Well, I can't guarantee you'll catch any striper, but I promise you'll do better than you MD average. lol Hey AL/NTKG, what are the numbers for a good day in MD bay, 5 spots, 3 croakers, and maybe 2 blues.


----------



## NTKG (Aug 16, 2003)

CrawFish said:


> MD bay, 5 spots, 3 croakers, and maybe 2 blues.



uhm NO. make that 2 spotses because you had to cut 3 of them for bait.

and don't forget the usual 15inch rockfish


----------



## Shooter (Nov 14, 2004)

As I have always said, it takes 3 things to be a good fisherman,,, 1-Listen to the old salts for they been there and done it, 2- decent equipment and 3-the most important is THICK SKIN, cause if we like ya your gonna get your butt ridden like your the only pony at the fair


----------



## AL_N_VB (Apr 3, 2002)

CrawFish said:


> Well, I can't guarantee you'll catch any striper, but I promise you'll do better than you MD average. lol Hey AL/NTKG, what are the numbers for a good day in MD bay, 5 spots, 3 croakers, and maybe 2 blues.



that's a good day


----------



## Orest (Jul 28, 2003)

*When the 3 amigo's from VA come to MD to fish the Bay*



CrawFish said:


> Well, I can't guarantee you'll catch any striper, but I promise you'll do better than you MD average. lol Hey AL/NTKG, what are the numbers for a good day in MD bay, 5 spots, 3 croakers, and maybe 2 blues.


that is all they catch; as they can't cast far enough to catch any Stripers...


----------



## CrawFish (Sep 23, 2003)

You're right Orest, we don't usually throw 8nworm down here.


----------



## NTKG (Aug 16, 2003)

CrawFish said:


> You're right Orest, we don't usually throw 8nworm down here.


ah. good to see the PS guys havin some fun. 8an worm. thats classic there.


----------



## AL_N_VB (Apr 3, 2002)

NTKG said:


> ah. good to see the PS guys havin some fun. 8an worm. thats classic there.



Its been a while since we all 3 were on the same stretch of beach


----------



## CrawFish (Sep 23, 2003)

AL_N_VB said:


> Its been a while since we all 3 were on the same stretch of beach


Yes it has.
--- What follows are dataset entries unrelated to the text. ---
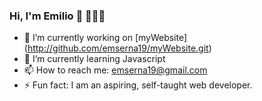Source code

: ### Hi, I'm Emilio 👋	🧑🏾‍💻

- 🔭 I’m currently working on [myWebsite] (http://github.com/emserna19/myWebsite.git)
- 🌱 I’m currently learning Javascript
- 📫 How to reach me: emserna19@gmail.com
- ⚡ Fun fact: I am an aspiring, self-taught web developer.
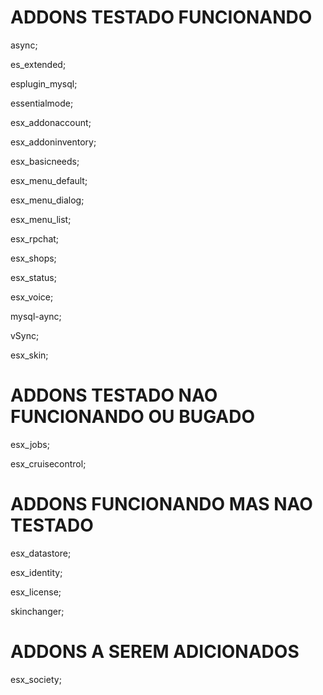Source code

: # ADDONS TESTADO FUNCIONANDO

async;

es_extended;

esplugin_mysql;

essentialmode;

esx_addonaccount;

esx_addoninventory;

esx_basicneeds;

esx_menu_default;

esx_menu_dialog;

esx_menu_list;

esx_rpchat;

esx_shops;

esx_status;

esx_voice;

mysql-aync;

vSync;

esx_skin;



# ADDONS TESTADO NAO FUNCIONANDO OU BUGADO

esx_jobs;

esx_cruisecontrol;


# ADDONS FUNCIONANDO MAS NAO TESTADO

esx_datastore;

esx_identity;

esx_license;

skinchanger;

# ADDONS A SEREM ADICIONADOS

esx_society;

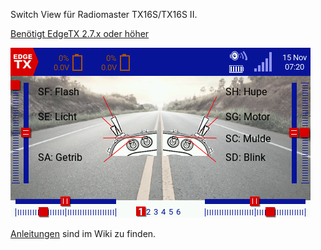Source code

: Switch View für Radiomaster TX16S/TX16S II.

[Benötigt EdgeTX 2.7.x oder höher](https://github.com/EdgeTX/edgetx)

![Widget](https://github.com/dieterbruse/switchvw/raw/main/Screenshoots/screen01.png)

[Anleitungen](https://github.com/dieterbruse/switchvw/wiki) sind im Wiki zu finden.
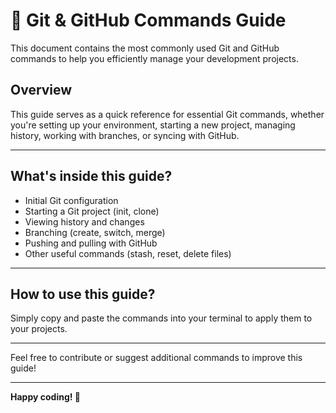 # 📘 Git & GitHub Commands Guide

This document contains the most commonly used Git and GitHub commands to help you efficiently manage your development projects.

## Overview

This guide serves as a quick reference for essential Git commands, whether you're setting up your environment, starting a new project, managing history, working with branches, or syncing with GitHub.

---

## What's inside this guide?

- Initial Git configuration
- Starting a Git project (init, clone)
- Viewing history and changes
- Branching (create, switch, merge)
- Pushing and pulling with GitHub
- Other useful commands (stash, reset, delete files)

---

## How to use this guide?

Simply copy and paste the commands into your terminal to apply them to your projects.

---

Feel free to contribute or suggest additional commands to improve this guide!

---

**Happy coding! 🚀**
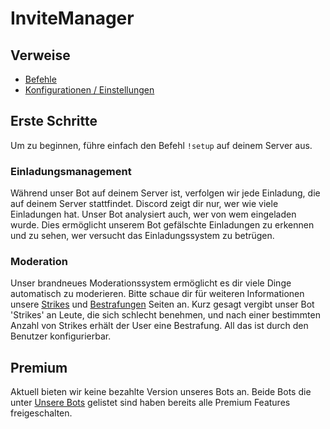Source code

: # InviteManager

## Verweise

- [Befehle](/de/reference/commands.md)
- [Konfigurationen / Einstellungen](/de/reference/settings.md)

## Erste Schritte

Um zu beginnen, führe einfach den Befehl `!setup` auf deinem Server aus.

### Einladungsmanagement

Während unser Bot auf deinem Server ist, verfolgen wir jede Einladung, die auf deinem Server stattfindet. Discord zeigt dir nur, wer wie viele Einladungen hat. Unser Bot analysiert auch, wer von wem eingeladen wurde. Dies ermöglicht unserem Bot gefälschte Einladungen zu erkennen und zu sehen, wer versucht das Einladungssystem zu betrügen.

### Moderation

Unser brandneues Moderationssystem ermöglicht es dir viele Dinge automatisch zu moderieren. Bitte schaue dir für weiteren Informationen unsere [Strikes](/de/modules/moderation/strikes.md) und [Bestrafungen](/de/modules/moderation/punishments.md) Seiten an. Kurz gesagt vergibt unser Bot 'Strikes' an Leute, die sich schlecht benehmen, und nach einer bestimmten Anzahl von Strikes erhält der User eine Bestrafung. All das ist durch den Benutzer konfigurierbar.

## Premium

Aktuell bieten wir keine bezahlte Version unseres Bots an. Beide Bots die unter [Unsere Bots](/de/getting-started/our-bots.md) gelistet sind haben bereits alle Premium Features freigeschalten.
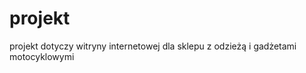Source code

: projekt
=======

projekt dotyczy witryny internetowej dla sklepu z odzieżą i gadżetami motocyklowymi
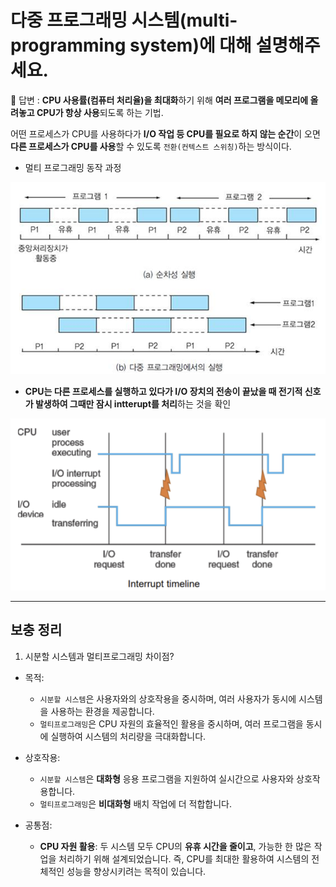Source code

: # 다중 프로그래밍 시스템(multi-programming system)에 대해 설명해주세요.

📌 답변 : **CPU 사용률(컴퓨터 처리율)을 최대화**하기 위해 **여러 프로그램을 메모리에 올려놓고 CPU가 항상 사용**되도록 하는 기법.

어떤 프로세스가 CPU를 사용하다가 **I/O 작업 등 CPU를 필요로 하지 않는 순간**이 오면 **다른 프로세스가 CPU를 사용**할 수 있도록 `전환(컨텍스트 스위칭)`하는 방식이다.

- 멀티 프로그래밍 동작 과정

![img_1.png](img_1.png)

- **CPU는 다른 프로세스를 실행하고 있다가 I/O 장치의 전송이 끝났을 때 전기적 신호가 발생하여 그때만 잠시 intterupt를 처리**하는 것을 확인

![img.png](img.png)

___

## 보충 정리

1. 시분할 시스템과 멀티프로그래밍 차이점?

- 목적:
  - `시분할 시스템`은 사용자와의 상호작용을 중시하며, 여러 사용자가 동시에 시스템을 사용하는 환경을 제공합니다.
  - `멀티프로그래밍`은 CPU 자원의 효율적인 활용을 중시하며, 여러 프로그램을 동시에 실행하여 시스템의 처리량을 극대화합니다.

- 상호작용:
  - `시분할 시스템`은 **대화형** 응용 프로그램을 지원하여 실시간으로 사용자와 상호작용합니다.
  - `멀티프로그래밍`은 **비대화형** 배치 작업에 더 적합합니다.

- 공통점:
  - **CPU 자원 활용**: 두 시스템 모두 CPU의 **유휴 시간을 줄이고**, 가능한 한 많은 작업을 처리하기 위해 설계되었습니다. 즉, CPU를 최대한 활용하여 시스템의 전체적인 성능을 향상시키려는 목적이 있습니다.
We should do the walk this Saturday as it's forecast NW 10-15. I hope NTKG didn't clean out that spot.


----------



## NTKG (Aug 16, 2003)

CrawFish said:


> Yes it has. We should do the walk this Saturday as it's forecast NW 10-15. I hope NTKG didn't clean out that spot.


its clean..... i don't think water clarity will be too good on sat there. btw i thought ya'll were doing some king fishin sat? weather no good?


----------